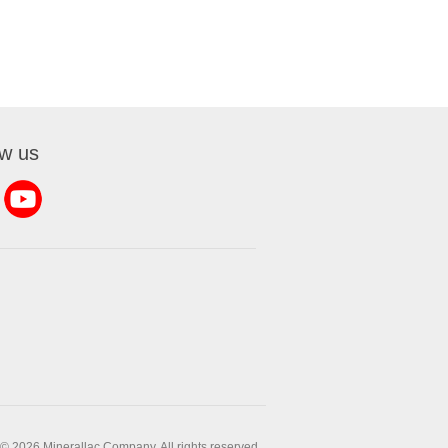
ow us
© 2026 Minerallac Company. All rights reserved.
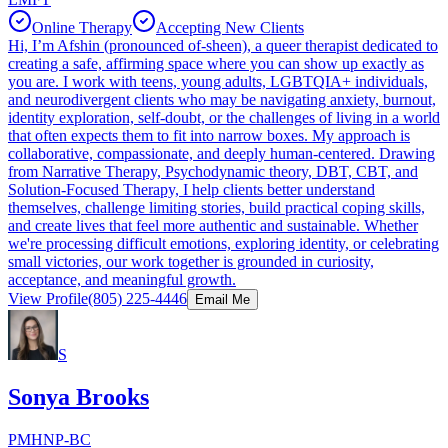
Online Therapy
Accepting New Clients
Hi, I’m Afshin (pronounced of-sheen), a queer therapist dedicated to
creating a safe, affirming space where you can show up exactly as
you are. I work with teens, young adults, LGBTQIA+ individuals,
and neurodivergent clients who may be navigating anxiety, burnout,
identity exploration, self-doubt, or the challenges of living in a world
that often expects them to fit into narrow boxes. My approach is
collaborative, compassionate, and deeply human-centered. Drawing
from Narrative Therapy, Psychodynamic theory, DBT, CBT, and
Solution-Focused Therapy, I help clients better understand
themselves, challenge limiting stories, build practical coping skills,
and create lives that feel more authentic and sustainable. Whether
we're processing difficult emotions, exploring identity, or celebrating
small victories, our work together is grounded in curiosity,
acceptance, and meaningful growth.
View Profile
(805) 225-4446
Email Me
S
Sonya Brooks
PMHNP-BC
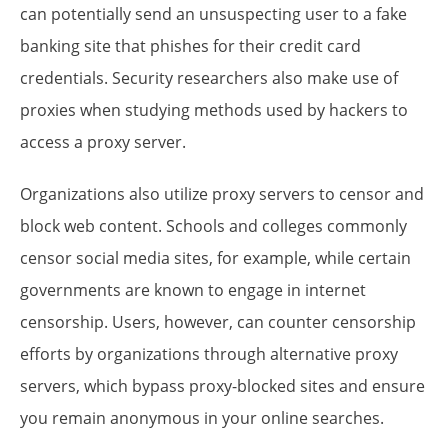
can potentially send an unsuspecting user to a fake
banking site that phishes for their credit card
credentials. Security researchers also make use of
proxies when studying methods used by hackers to
access a proxy server.
Organizations also utilize proxy servers to censor and
block web content. Schools and colleges commonly
censor social media sites, for example, while certain
governments are known to engage in internet
censorship. Users, however, can counter censorship
efforts by organizations through alternative proxy
servers, which bypass proxy-blocked sites and ensure
you remain anonymous in your online searches.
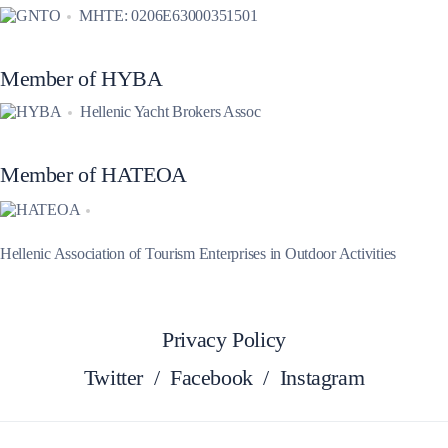
MHTE: 0206E63000351501
Member of HYBA
Hellenic Yacht Brokers Assoc
Member of HATEOA
Hellenic Association of Tourism Enterprises in Outdoor Activities
Privacy Policy
Twitter
/
Facebook
/
Instagram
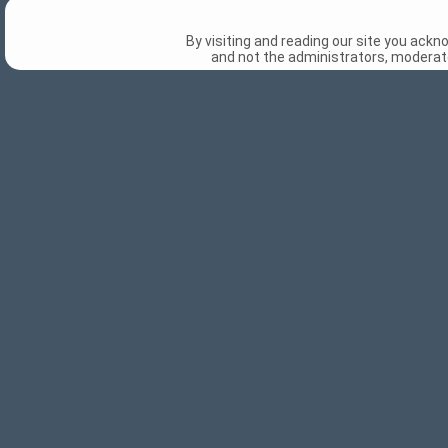
By visiting and reading our site you ack
and not the administrators, moderato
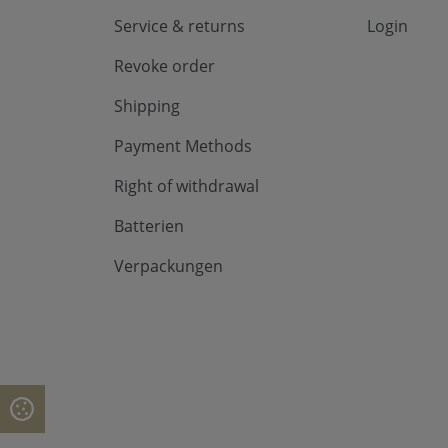
Service & returns
Login
Revoke order
Shipping
Payment Methods
Right of withdrawal
Batterien
Verpackungen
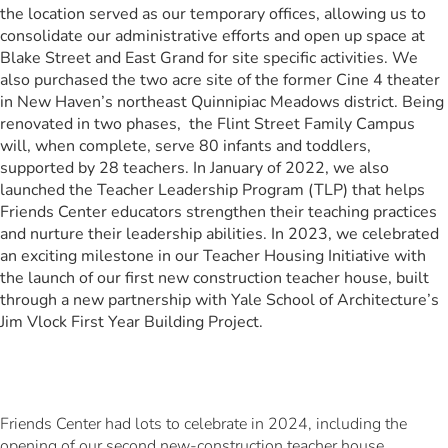
the location served as our temporary offices, allowing us to
consolidate our administrative efforts and open up space at
Blake Street and East Grand for site specific activities. We
also purchased the two acre site of the former Cine 4 theater
in New Haven’s northeast Quinnipiac Meadows district. Being
renovated in two phases, the Flint Street Family Campus
will, when complete, serve 80 infants and toddlers,
supported by 28 teachers. In January of 2022, we also
launched the Teacher Leadership Program (TLP) that helps
Friends Center educators strengthen their teaching practices
and nurture their leadership abilities. In 2023, we celebrated
an exciting milestone in our Teacher Housing Initiative with
the launch of our first new construction teacher house, built
through a new partnership with Yale School of Architecture’s
Jim Vlock First Year Building Project.
Friends Center had lots to celebrate in 2024, including the
opening of our second new-construction teacher house,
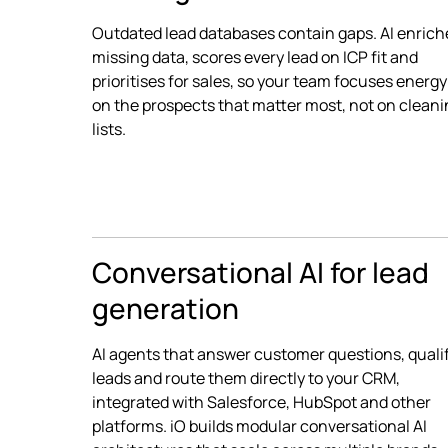
Outdated lead databases contain gaps. AI enrich
missing data, scores every lead on ICP fit and
prioritises for sales, so your team focuses energy
on the prospects that matter most, not on clean
lists.
Conversational AI for lead
generation
AI agents that answer customer questions, quali
leads and route them directly to your CRM,
integrated with Salesforce, HubSpot and other
platforms. iO builds modular conversational AI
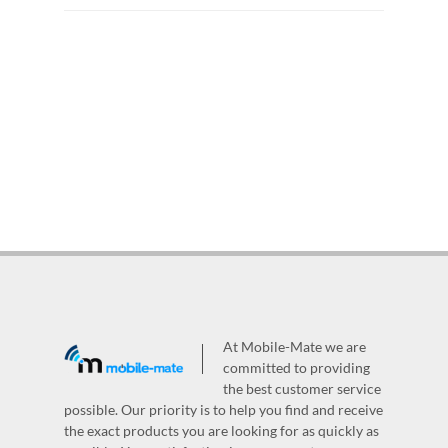
At Mobile-Mate we are
committed to providing
the best customer service
possible. Our priority is to help you find and receive
the exact products you are looking for as quickly as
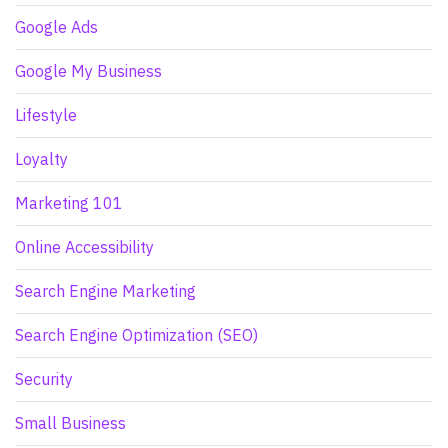
Google Ads
Google My Business
Lifestyle
Loyalty
Marketing 101
Online Accessibility
Search Engine Marketing
Search Engine Optimization (SEO)
Security
Small Business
----------
### EXERCISE PROMPT
Copy exactly the lines from the line that holds "the exact products" to the end of the listing, both included. Leave the pictures out.

### ANSWER BOX
the exact products you are looking for as quickly as
Google Ads
Google My Business
Lifestyle
Loyalty
Marketing 101
Online Accessibility
Search Engine Marketing
Search Engine Optimization (SEO)
Security
Small Business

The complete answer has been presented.